NRA parent's investment account with adult child USC secondary owner

Canadian NRA parent entirely funds an interest bearing account at TD Bank of Canada. Parent is primary account holder and adult child USC (and for our example, US resident) is secondary account holder, making this a jointly held account.


Under Canadian tax law CRA identifies the party responsible to pay tax on the interest based upon how much each co-holder contributed to the account. Thus only parent pays Canadian tax on said interest income. Bank is often not privy to who funded the account and therefore issues a joint T5 interest income slip reporting 50% to each account holder

(parent and child), leaving up to them to properly allocate on T1 reporting.


Under IRS tax law, division of income on joint accounts is based on local laws - how one's state or Canadian province divides assets.
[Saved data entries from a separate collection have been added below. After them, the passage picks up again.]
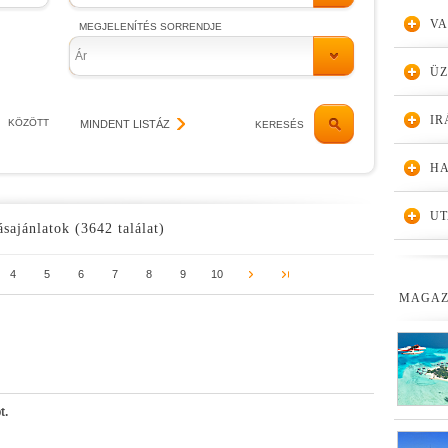
VA
MEGJELENÍTÉS SORRENDJE
Ár
Ü
IR
KÖZÖTT
MINDENT LISTÁZ
KERESÉS
HA
UT
ásajánlatok (3642 találat)
4
5
6
7
8
9
10
MAGAZ
t.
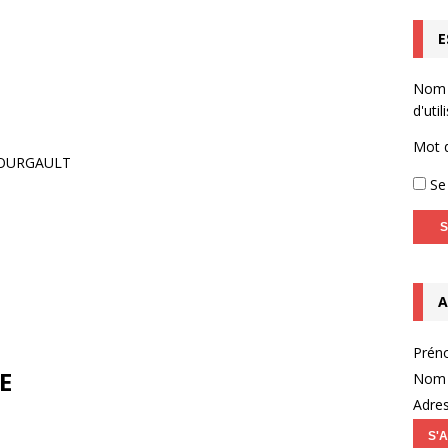
E
homotricien.ne (Infographie)
ACTUALITÉS
Capsule vidéo n°2 – l’entretien motivationnel
NON CLASSÉ
Nom
OPTOYS – Accompagnement de l’enfant dyspraxique (TDC) en
d'util
EBOOK LIVE
Mot 
N BOURGAULT
Se 
A
Prén
E
Nom 
Adres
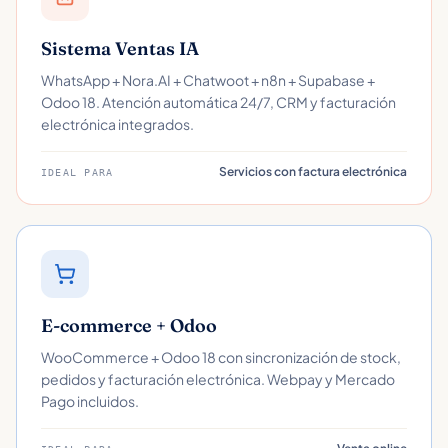
Sistema Ventas IA
WhatsApp + Nora.AI + Chatwoot + n8n + Supabase +
Odoo 18. Atención automática 24/7, CRM y facturación
electrónica integrados.
Servicios con factura electrónica
IDEAL PARA
E-commerce + Odoo
WooCommerce + Odoo 18 con sincronización de stock,
pedidos y facturación electrónica. Webpay y Mercado
Pago incluidos.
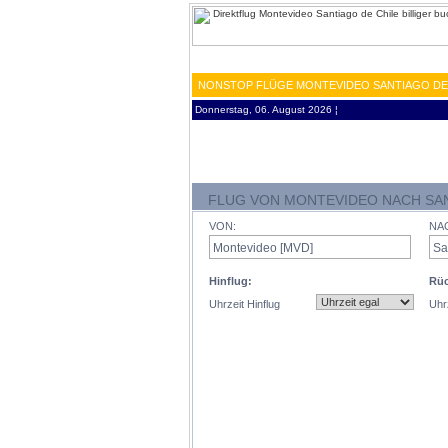
NONSTOP FLÜGE MONTEVIDEO SANTIAGO DE C
Donnerstag, 06. August 2026 ¦
FLUG VON MONTEVIDEO NACH SAN
VON:
NA
Hinflug:
Rüc
Uhrzeit Hinflug
Uhr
Let's assume in such case that Ontario treats said account and its income as belonging only to the parent who entirely funded the account.


This would mean the child excludes reporting the interest income on 1040. Note that this is NOT a case of parent being a nominee recipient who received an interest tax slip for income actually belonging (in whole or part) to someone else and needing to file 1099-INT to siphon off that interest from him/herself to child.


However, child would need to include this joint account on Form 8938 and FBAR.


The child is an account owner but not an account earner, a very unusual outcome.


Said ensuing unusual result creates a mismatch whereby child would not report the interest income on his 1040 but if meeting the 8938 threshold would need to report the account therein. This outcome exactly matches the tax evasion scenario IRS is attempting to catch in requiring Form 8938 filing and Canadian banks to disclose ownership to IRS in compliance with FATCA, a RED FLAG.

 

If child meets the 8938 USD$50,000 USA-resident threshold and files 8938, filing options are:

1.      Include the account on Form 8938 and also include the interest income and FTC but checking the math to ensure that no additional tax liability ensues as a result.

2.      Include the account on Form 8938 BUT exclude the interest income, which raises a red flag, but then include a statement explaining the discrepancy of how child is a joint account owner yet not a joint earner of the account’s interest. If IRS pursues, even if it concedes, this will involve hassle.